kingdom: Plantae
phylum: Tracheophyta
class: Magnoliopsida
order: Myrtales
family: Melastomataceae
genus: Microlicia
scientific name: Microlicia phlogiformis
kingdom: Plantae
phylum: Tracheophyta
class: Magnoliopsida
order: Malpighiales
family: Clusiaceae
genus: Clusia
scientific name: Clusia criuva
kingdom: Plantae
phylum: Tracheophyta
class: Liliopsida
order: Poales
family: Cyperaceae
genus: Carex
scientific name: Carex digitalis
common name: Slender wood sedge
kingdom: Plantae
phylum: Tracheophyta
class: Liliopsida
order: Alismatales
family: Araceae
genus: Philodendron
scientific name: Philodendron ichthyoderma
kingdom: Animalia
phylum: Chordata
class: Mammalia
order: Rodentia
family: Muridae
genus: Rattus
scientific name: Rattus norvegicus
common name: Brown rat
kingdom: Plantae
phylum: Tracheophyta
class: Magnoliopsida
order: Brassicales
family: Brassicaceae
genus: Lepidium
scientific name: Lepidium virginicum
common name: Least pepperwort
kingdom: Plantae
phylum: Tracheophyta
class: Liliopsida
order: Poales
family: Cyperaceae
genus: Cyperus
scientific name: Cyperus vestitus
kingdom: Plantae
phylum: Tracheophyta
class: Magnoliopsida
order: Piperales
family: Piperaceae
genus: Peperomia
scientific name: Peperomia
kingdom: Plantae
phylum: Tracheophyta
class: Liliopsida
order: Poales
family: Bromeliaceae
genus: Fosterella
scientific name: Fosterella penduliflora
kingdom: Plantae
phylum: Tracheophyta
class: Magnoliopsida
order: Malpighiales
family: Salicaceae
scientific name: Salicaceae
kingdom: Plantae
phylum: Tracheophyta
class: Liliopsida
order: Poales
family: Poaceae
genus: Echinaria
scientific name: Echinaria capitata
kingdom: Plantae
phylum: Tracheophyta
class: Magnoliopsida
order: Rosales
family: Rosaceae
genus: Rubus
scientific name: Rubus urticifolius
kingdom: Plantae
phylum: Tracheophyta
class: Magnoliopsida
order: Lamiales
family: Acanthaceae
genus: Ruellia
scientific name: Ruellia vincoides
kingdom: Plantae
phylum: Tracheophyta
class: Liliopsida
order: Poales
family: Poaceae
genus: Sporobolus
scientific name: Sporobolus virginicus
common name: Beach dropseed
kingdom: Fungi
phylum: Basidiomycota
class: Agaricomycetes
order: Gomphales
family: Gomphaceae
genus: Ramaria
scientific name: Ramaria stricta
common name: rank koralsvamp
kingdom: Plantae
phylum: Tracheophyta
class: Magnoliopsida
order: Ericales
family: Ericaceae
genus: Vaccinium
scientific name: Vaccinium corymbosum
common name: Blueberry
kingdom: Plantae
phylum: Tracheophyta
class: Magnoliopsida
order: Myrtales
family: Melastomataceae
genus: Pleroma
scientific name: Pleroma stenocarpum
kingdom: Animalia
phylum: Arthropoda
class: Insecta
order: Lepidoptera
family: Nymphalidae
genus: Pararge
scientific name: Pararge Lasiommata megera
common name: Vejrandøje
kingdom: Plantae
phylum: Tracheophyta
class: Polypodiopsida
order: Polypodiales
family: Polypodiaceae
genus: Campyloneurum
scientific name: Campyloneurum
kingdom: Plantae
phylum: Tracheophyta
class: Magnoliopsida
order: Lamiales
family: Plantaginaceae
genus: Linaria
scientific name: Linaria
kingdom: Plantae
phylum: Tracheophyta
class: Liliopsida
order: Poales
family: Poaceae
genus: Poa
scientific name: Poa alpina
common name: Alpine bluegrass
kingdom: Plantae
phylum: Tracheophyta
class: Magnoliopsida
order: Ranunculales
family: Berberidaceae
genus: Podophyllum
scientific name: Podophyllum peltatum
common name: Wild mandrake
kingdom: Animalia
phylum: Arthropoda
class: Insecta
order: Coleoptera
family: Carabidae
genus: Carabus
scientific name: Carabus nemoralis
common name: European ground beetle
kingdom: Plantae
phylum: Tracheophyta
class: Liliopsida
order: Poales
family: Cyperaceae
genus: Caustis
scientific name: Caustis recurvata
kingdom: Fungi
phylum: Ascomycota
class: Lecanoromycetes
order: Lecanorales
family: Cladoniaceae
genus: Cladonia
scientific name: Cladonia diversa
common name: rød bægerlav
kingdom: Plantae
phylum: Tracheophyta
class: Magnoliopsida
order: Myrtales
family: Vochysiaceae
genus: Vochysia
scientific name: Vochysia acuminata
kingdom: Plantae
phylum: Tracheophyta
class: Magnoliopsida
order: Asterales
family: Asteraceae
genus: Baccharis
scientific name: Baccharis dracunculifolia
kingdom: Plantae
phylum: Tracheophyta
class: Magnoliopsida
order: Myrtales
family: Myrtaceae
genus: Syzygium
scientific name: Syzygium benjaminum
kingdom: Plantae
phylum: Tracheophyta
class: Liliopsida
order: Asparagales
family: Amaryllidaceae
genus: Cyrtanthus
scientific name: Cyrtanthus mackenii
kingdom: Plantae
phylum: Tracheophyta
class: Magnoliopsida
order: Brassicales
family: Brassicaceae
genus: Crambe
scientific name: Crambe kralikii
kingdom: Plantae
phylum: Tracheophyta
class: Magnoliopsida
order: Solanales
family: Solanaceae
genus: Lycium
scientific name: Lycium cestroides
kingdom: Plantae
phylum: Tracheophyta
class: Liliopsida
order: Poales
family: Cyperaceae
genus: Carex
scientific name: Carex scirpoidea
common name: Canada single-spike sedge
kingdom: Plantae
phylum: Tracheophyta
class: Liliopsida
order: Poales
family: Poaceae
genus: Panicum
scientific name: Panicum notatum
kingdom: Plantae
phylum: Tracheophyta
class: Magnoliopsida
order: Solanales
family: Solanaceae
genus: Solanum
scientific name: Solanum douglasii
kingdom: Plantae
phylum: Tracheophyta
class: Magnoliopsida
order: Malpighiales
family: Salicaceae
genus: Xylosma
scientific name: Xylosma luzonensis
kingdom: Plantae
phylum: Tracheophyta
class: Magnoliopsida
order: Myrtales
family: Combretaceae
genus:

::::

> _Short exercise_
Reproduce verbatim the lines between the one holding "class: Lecanoromycetes" and the one holding "family: Myrtaceae", both included.

> _Finished answer_
class: Lecanoromycetes
order: Lecanorales
family: Cladoniaceae
genus: Cladonia
scientific name: Cladonia diversa
common name: rød bægerlav
kingdom: Plantae
phylum: Tracheophyta
class: Magnoliopsida
order: Myrtales
family: Vochysiaceae
genus: Vochysia
scientific name: Vochysia acuminata
kingdom: Plantae
phylum: Tracheophyta
class: Magnoliopsida
order: Asterales
family: Asteraceae
genus: Baccharis
scientific name: Baccharis dracunculifolia
kingdom: Plantae
phylum: Tracheophyta
class: Magnoliopsida
order: Myrtales
family: Myrtaceae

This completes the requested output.